Friday, December 17, 2010

Let's just skip to the 2nd amendment...

"Congress shall make no law respecting an establishment of religion, or prohibiting the free exercise thereof; or abridging the freedom of speech, or of the press; or the right of the people peaceably to assemble, and to petition the Government for a redress of grievances."
That's the first one, in case anyone had forgotten, which it seems most of us have. Over 100 protesters were arrested outside the White House yesterday, when protesting war, and voicing their support for Julian Assange. The police were called and when protesters ignored their requests to disband, the protesters were arrested. While in all likelihood none of them will serve serious time, they will have to pay a $100 fine and of course, their rights were once again trampled upon.
The right to assemble, freedom of speech...they sound like such lofty and remote ideals of a bygone age, but they are in fact our rights, our supposed rights, protecting us from a monarchic or dictatorial government.
For those of you who haven't experienced the joys of standing up on a soap box in the crisp winter air, denouncing the ills of a government you democratically elected to do something quite the opposite of what it is doing, allow me offer up an absurd fact of protest life.

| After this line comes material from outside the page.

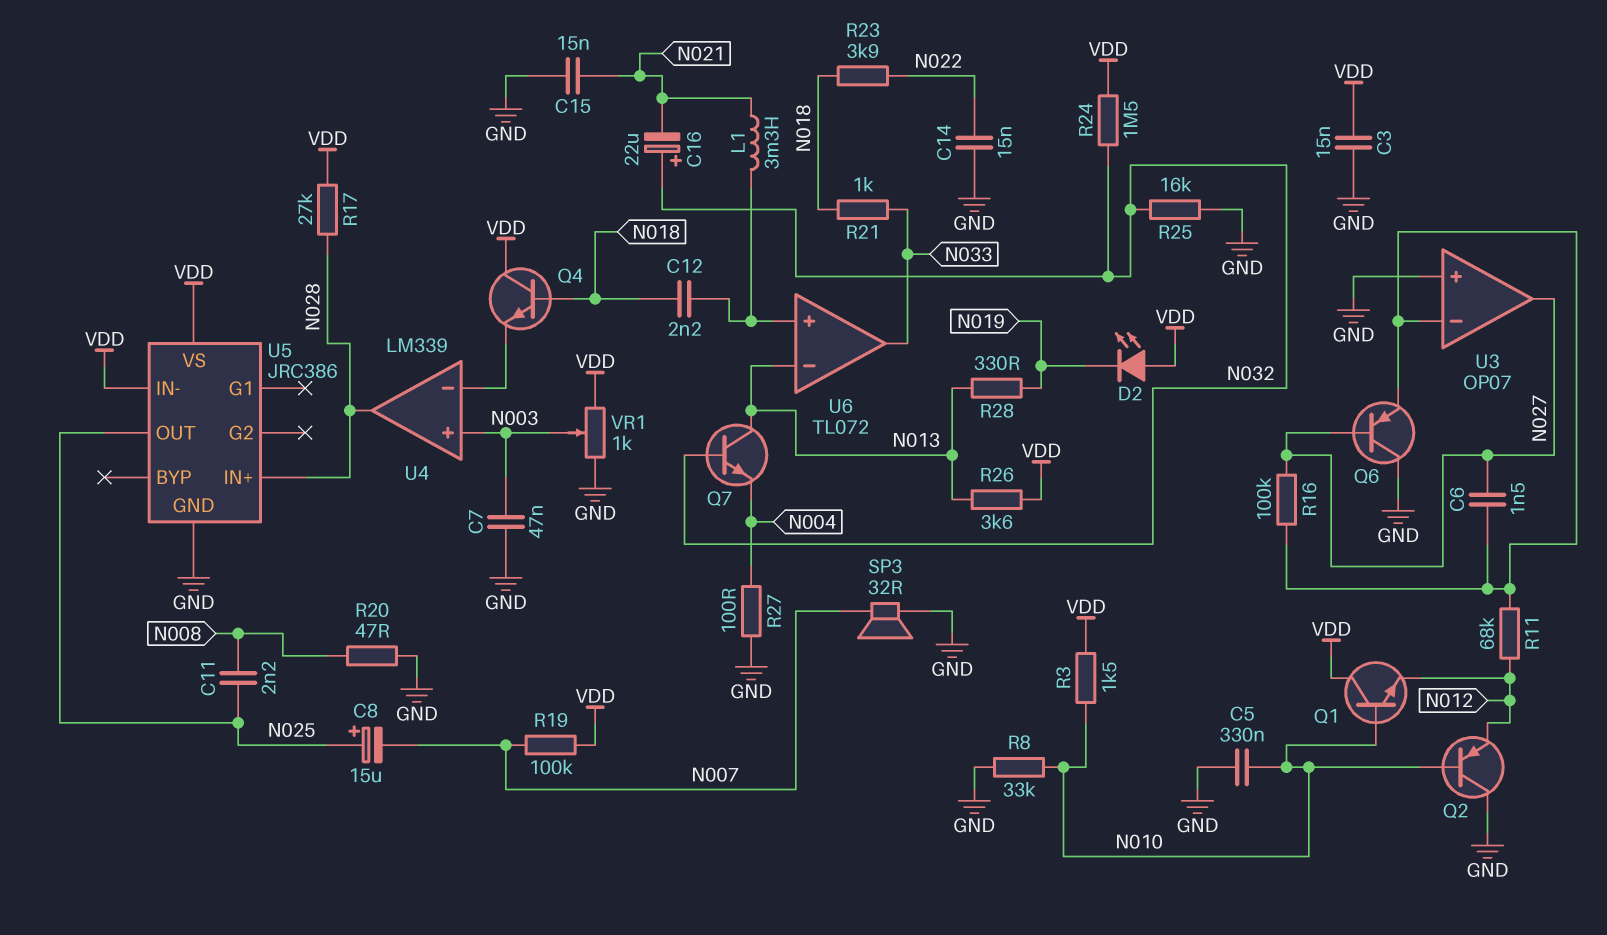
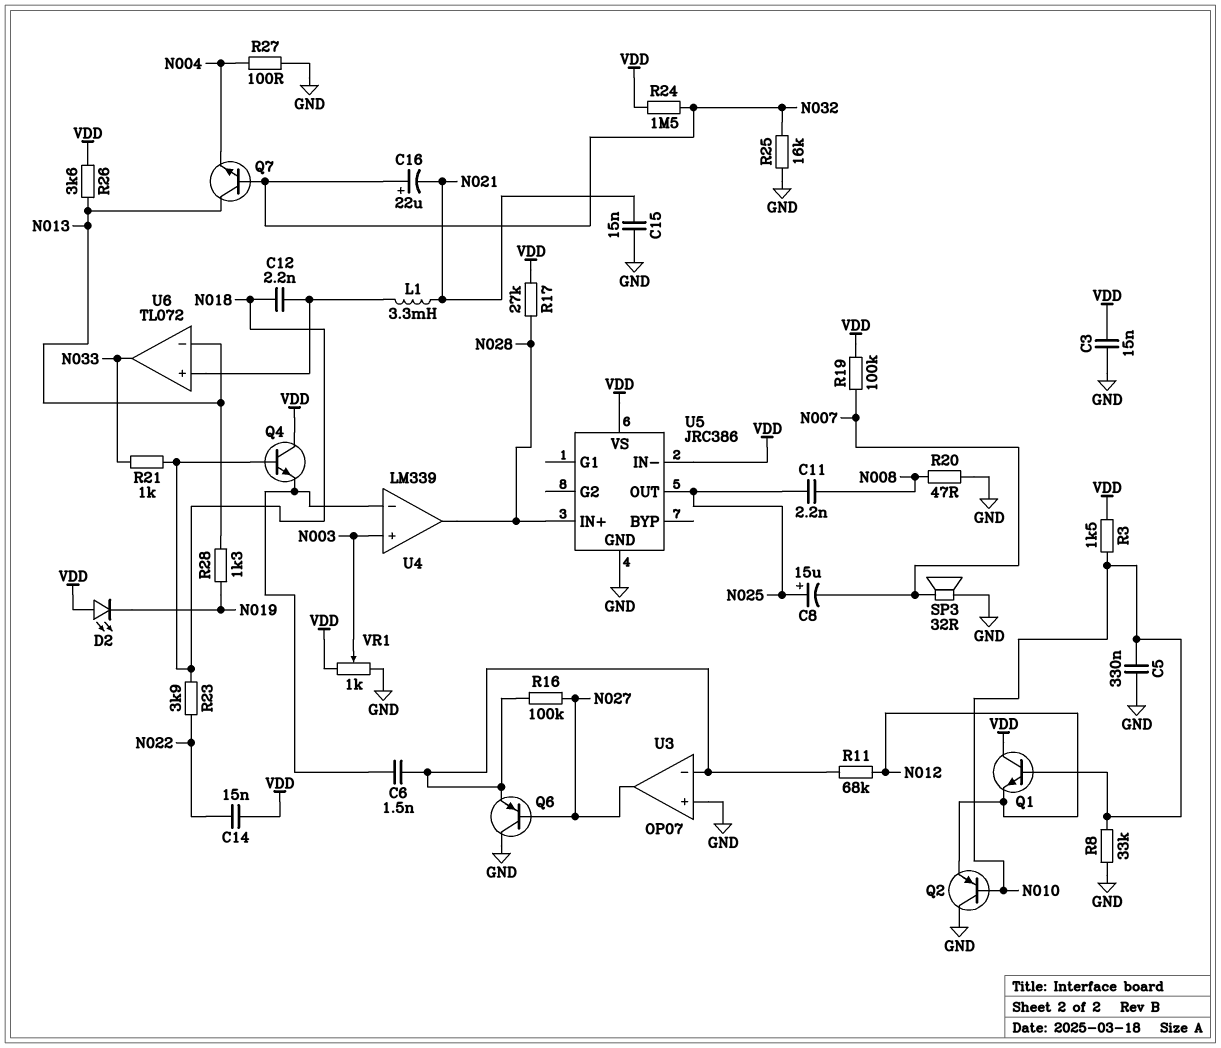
C6: 1.5nF (N027, U3/in-) -> 1.5nF (U3/in-, U4/in-)
C7: 47nF (GND, N003) -> none
C14: 15nF (GND, N022) -> 15nF (N022, VDD)
R28: 330 (N013, N019) -> 1.3k (N013, N019)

When organizing your protest, along with markers, poster board and flags, you'll have to factor in a "Protest Permit."
This allows you to speak your mind, in a protesting sort of way. These permits are granted by the state and they can freely deny you if they feel that your protest could be a "security risk." Well, what constitutes a security risk? Well, there aren't any solid rules as to what a security risk really is. Well, that seems kinda fucked. Well, it is.
There are more cases of these permits being an infringement on the first amendment than there are innocent people in Texas jails. Martin Luther King Jr. is the happy recipient of a few. I myself have gotten one.
Aside from the clearly jaded security risk issue, there are perhaps even bigger issues if you do get a permit.
First of all, permits are by-in-large not granted in the more populated areas of a city. They tend to be allowed in places where there are mostly businesses or not enough space for large groups to congregate. Secondly, they close off the area, making it impossible and unlikely for people not already going to the protest, to hear or care about it. So, basically, what you get with the permit is the allowance for you and your friends to sit in a secluded area and bitch for an allotted amount of time.
Of course, you could do this at home and save some time, migraines and money, but then the state wouldn't get any money or satisfaction from your wasted efforts.
The places that need protesters in them: streets, crowded areas, malls, parks, schools, inner cities, are off limits. How can people expect to assemble if they're not allowed? And how is it not an infringement of rights if someone can pre-emptively determine that you are a safety risk when all you're asking to do is protest idiocy with fellow concerned citizens. Unless you write on your proposal that you intend to fillet virgins and burn poor people, I don't really see how they can make that call.
So, here we sit in this catch can we protest that we aren't allowed to protest? How can we organize and promote change when it's too "dangerous" for us to get together and do so? How can we say that we live in a free society when we aren't free to openly discuss and protest that society? How can we afford to accept these infringements if we consider ourselves US citizens?

But hey, it's perfectly fine to own a shit ton of guns for no reason...hooray!